DOKUMENTAUSZUG
Von Olaf Ridder
FRANKFURT (Dow Jones)--Das Stahlgeschäft von Thyssenkrupp soll mit Hilfe von Investitionen, aber auch erheblichen Einschnitten deutlich profitabler werden. "Wir wollen über die kommenden Jahre hinweg unser durchschnittliches EBIT um bis zu 600 Millionen Euro verbessern", heißt es in einem Brief an die Mitarbeiter von Thyssenkrupp Steel Europe. Im abgelaufenen Geschäftsjahr war das bereinigte operative Ergebnis des Stahlgeschäfts von 687 auf 31 Millionen Euro zusammengeschnurrt - auch ein Ergebnis der schwachen Autokonjunktur.
Viele Probleme seien aber auch hausgemacht. "Wir sind in einer Abwärtsspirale", wolle sich aber "zurück an die Spitze kämpfen", heißt es in dem Brief, der Dow Jones Newswires vorliegt. Um ohne den Partner Tata Steel am Markt bestehen zu können, "brauchen wir tiefgreifende Maßnahmen", schreibt der für Personal zuständige Konzervorstand Oliver Burkhard.
Die Strategie 20-30 für das Stahlgeschäft des kriselnden Essener Konzerns, die am Dienstag vom Aufsichtsrat diskutiert worden war, sieht deshalb einerseits hohe Investitionen und Partnerschaften vor, andererseits aber auch die Schließung von Anlagen sowie Sparmaßnahmen und den Abbau von 2.000 der insgesamt 27.000 Stellen. Etwa die Hälfte wird laut Mitarbeiterbrief auf die Funktionsbereiche entfallen. Weitere 200 Stellen trifft es in Produktion, Instandhaltung und Logistik.
Die Bereiche Grobblech und Elektrostahl stehen sogar komplett zur Disposition: Neben einer Sanierung sind Verkauf oder Stilllegung die Optionen, über die in den nächsten Monaten entschieden wird. Während das Unternehmen im Elektrostahl "Potenzial" sieht, sofern "wir die Technik für höherwertige Güten besser beherrschen", sei eine eigenständige Fortführung des Bereichs Grobblech "deutlich unrealistischer".
Produktion soll ausgebaut werden
Insgesamt will Steel Europe trotz Überkapazitäten am Markt seine Produktion nicht reduzieren, sondern ausbauen. Ziel ist ein Jahresversand von 11,5 Millionen Tonnen. Im abgelaufenen Jahr war der Versand auf 10,5 Millionen Tonnen zurückgegangen. "Wir starten eine Produkt- und Kundenoffensive bei Auto und werden gleichzeitig unsere attraktiven Segmente in den Industriegeschäften und im Verpackungsstahl verteidigen", heißt es in dem Brief.

INHALT DES DATENSATZES
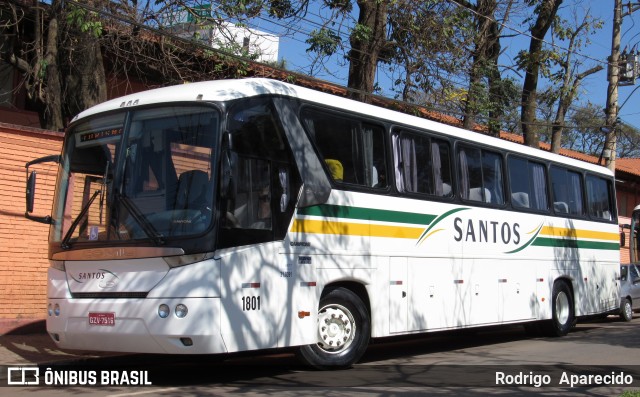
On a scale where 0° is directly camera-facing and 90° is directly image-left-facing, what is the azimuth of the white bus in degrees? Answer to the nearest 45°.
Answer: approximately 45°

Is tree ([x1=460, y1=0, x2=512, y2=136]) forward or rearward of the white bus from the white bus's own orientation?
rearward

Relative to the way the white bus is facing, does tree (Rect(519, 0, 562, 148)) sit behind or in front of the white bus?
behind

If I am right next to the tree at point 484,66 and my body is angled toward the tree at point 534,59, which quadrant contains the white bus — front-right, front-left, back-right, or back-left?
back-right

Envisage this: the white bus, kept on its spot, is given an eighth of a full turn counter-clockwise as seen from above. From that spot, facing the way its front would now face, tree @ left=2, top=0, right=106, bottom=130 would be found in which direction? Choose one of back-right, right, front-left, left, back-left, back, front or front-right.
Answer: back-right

* * *

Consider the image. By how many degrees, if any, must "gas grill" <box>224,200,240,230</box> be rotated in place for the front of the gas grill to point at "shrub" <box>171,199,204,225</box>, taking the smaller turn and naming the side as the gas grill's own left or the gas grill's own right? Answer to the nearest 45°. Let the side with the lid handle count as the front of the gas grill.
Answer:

AUFGABE A
Welcher jährliche Versand wird im Bericht über das Stahlgeschäft von Thyssenkrupp als Ziel für Steel Europe genannt?
AUFGABE B
Schreibe den Bericht über das Stahlgeschäft von Thyssenkrupp nach seinem letzten Satz weiter.

ERGEBNIS A
11,5 Millionen Tonnen

ERGEBNIS B
Für Konzern-Stahlvorstand Klaus Keysberg bleiben trotz der am Veto der EU-Kommission gescheiterten Stahlfusion mit Tata Steel auch strategische Partnerschaften eine Option. "Wir bleiben bei der Überzeugung, dass eine Konsolidierung der Stahlindustrie in Europa helfen kann, die strukturellen Herausforderungen der Industrie zu lösen", erklärte er in dem Schreiben. Erwogen wird ferner, sich an Metallverarbeitern zu beteiligen.
Die regelmäßigen Investitionen von rund 570 Millionen Euro jährlich werden nach Darstellung von Keysberg nicht ausreichend, um die Strategie 20-30 umzusetzen. Der Spielraum für zusätzliche Mittel sei aber sehr begrenzt. Daher müsse sich das "Zukunftskonzept für den Stahl in die Konzernstrategie einfügen", schrieb er.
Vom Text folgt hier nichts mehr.